Bankaların bu haksız ücretleri alırken ellerindeki tek dayanak müşterilere imzalatılan sözleşmelerdir. Fakat bu sözleşmelerin haksız ve geçersiz olduğuna dair binlerce hakem heyeti kararı, mahkeme kararı ve hatta, Yargıtay kararı vardır. Çünkü bu sözleşmeler, Tüketicinin Korunması Hakkında Kanun'a da, Banka ve Kredi Kartları Kanunu'na da aykırıdır. Sayın Babacan ve Sayın Yazıcı, her iki bakan da sözleşmelerin kanuna aykırılığını her fırsatta dile getirmektedirler.

4077 sayılı Kanun'da "Tüketici ile müzakere etmeden, tek taraflı, iyi niyet kuralına aykırı biçimde tüketici aleyhine koşullar haksızdır." diyor fakat ortada ne müzakere var ne iyi niyet var? Yani vatandaşa "Senden bu hizmet için şu kadar ücret alacağım." denmiyor, tek taraflı olarak keyfî bedeller yüklenebiliyor.

Yine, 4077 sayılı Kanun'da "Sözleşmeler en az 12 punto ve koyu siyah harfli olacak." diyor fakat sözleşmeler, Başbakanın deyimiyle, "İncik büncük, okunamaz hâlde." 5464 sayılı Kanun'da "Sözleşmede kart hamilinin haklarını zedeleyici ve banka lehine tek taraflı haksız şartlar sağlayan hükümlere yer verilemez." diyor fakat bu incik büncük yazılmış sözleşmeler bankalar lehine, müşteriler aleyhine haksız şartlarla dolu.

5411 sayılı Kanun'da "Talepleri hâlinde müşteriyle yapılan işlemlere ilişkin her türlü belgenin bir örneği müşterilerine verilir." diyor fakat bankalar, kendi hesaplarına ilişkin belge, bilgi isteyen müşteriden inanılmaz yüksek ücretler istiyorlar.

Kısacası, bankalar bu uyduruk ve kanunlara aykırı sözleşmelere dayanarak âdeta kendi hukuk düzenlerini yaratmış durumdalar. Anayasa'nın 172'nci maddesi "Devlet, tüketicileri koruyucu ve aydınlatıcı tedbirler alır, tüketicilerin kendilerini koruyucu girişimlerini teşvik eder." diyor. Dolayısıyla bu haksız uygulamaları ortadan kaldırmak Hükûmetin görevidir. Fakat Hükûmet, bu haksızlıklara on bir yıldır göz yumuyor, halkı oyalıyor.

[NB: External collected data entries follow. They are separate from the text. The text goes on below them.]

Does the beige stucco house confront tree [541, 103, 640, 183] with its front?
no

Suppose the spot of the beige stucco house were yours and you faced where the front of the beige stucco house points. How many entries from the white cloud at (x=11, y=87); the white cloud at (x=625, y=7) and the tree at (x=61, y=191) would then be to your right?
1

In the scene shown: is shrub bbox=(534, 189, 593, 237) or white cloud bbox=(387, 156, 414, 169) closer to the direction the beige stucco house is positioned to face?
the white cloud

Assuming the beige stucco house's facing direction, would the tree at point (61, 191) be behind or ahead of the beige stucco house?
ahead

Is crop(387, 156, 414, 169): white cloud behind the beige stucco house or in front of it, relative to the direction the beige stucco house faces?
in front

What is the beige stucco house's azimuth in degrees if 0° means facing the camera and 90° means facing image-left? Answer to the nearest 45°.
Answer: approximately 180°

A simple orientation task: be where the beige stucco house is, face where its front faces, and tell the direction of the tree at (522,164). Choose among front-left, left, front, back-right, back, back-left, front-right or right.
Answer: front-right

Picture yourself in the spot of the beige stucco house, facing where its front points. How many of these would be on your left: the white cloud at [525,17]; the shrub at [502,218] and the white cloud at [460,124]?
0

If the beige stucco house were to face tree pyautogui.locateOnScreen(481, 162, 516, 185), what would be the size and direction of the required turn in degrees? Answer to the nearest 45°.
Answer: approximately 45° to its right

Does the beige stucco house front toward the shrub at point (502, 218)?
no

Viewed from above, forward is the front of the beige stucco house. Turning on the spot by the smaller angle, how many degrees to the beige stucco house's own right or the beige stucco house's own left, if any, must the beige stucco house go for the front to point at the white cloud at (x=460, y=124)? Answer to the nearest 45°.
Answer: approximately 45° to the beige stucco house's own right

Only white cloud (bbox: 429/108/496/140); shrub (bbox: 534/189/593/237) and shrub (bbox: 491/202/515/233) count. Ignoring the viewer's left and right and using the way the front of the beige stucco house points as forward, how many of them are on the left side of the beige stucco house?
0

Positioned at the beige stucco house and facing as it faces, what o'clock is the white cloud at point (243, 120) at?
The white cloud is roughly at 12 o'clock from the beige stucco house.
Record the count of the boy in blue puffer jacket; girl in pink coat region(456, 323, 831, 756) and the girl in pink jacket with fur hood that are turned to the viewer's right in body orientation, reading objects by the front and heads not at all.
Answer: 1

BDDK Başkanı göreve geldiğinde "Tüketicileri koruyucu tedbirler alacağız." diyor, ortada hiçbir şey yok. Gümrük ve Ticaret Bakanı çıkıyor "Bankalar tüketiciyi aldatıyor, bunu önleyeceğiz." diyor, ortada bir şey yok. Başbakan çıkıyor "Bankalar vicdansız, gelir, seni gırtlaklar, hiç acıması yok. Yani orada incik büncük yazılmış sözleşmeler seni aldatmasın, orada neler var neler." diyor fakat ortada yine hiçbir şey yok. Kurallara, yasalara uyulması, bankalar arası haksız rekabeti de ortadan kaldıracaktır. Tefecilik suçlarının beş yılda yüzde 792 artmış olması, bankacılık sektöründe önemli sorunların olduğunu göstermektedir.

Birazdan bu haksızlıklar hakkında bir Meclis araştırması açılıp açılmamasını oylayacağız. Bu haksızlıkları hepiniz az çok biliyorsunuz, Hükûmetiniz çok iyi biliyor. Buraya halkımızın çıkarlarını korumaya geldik ve namusumuz üzerine yemin ettik. Eğer gerçekten halkımızın vekilleriysek, lütfen, bu haksızlıklara "Dur." demek üzere bir çalışma içine girelim ve halkımızın haklarını koruyalım.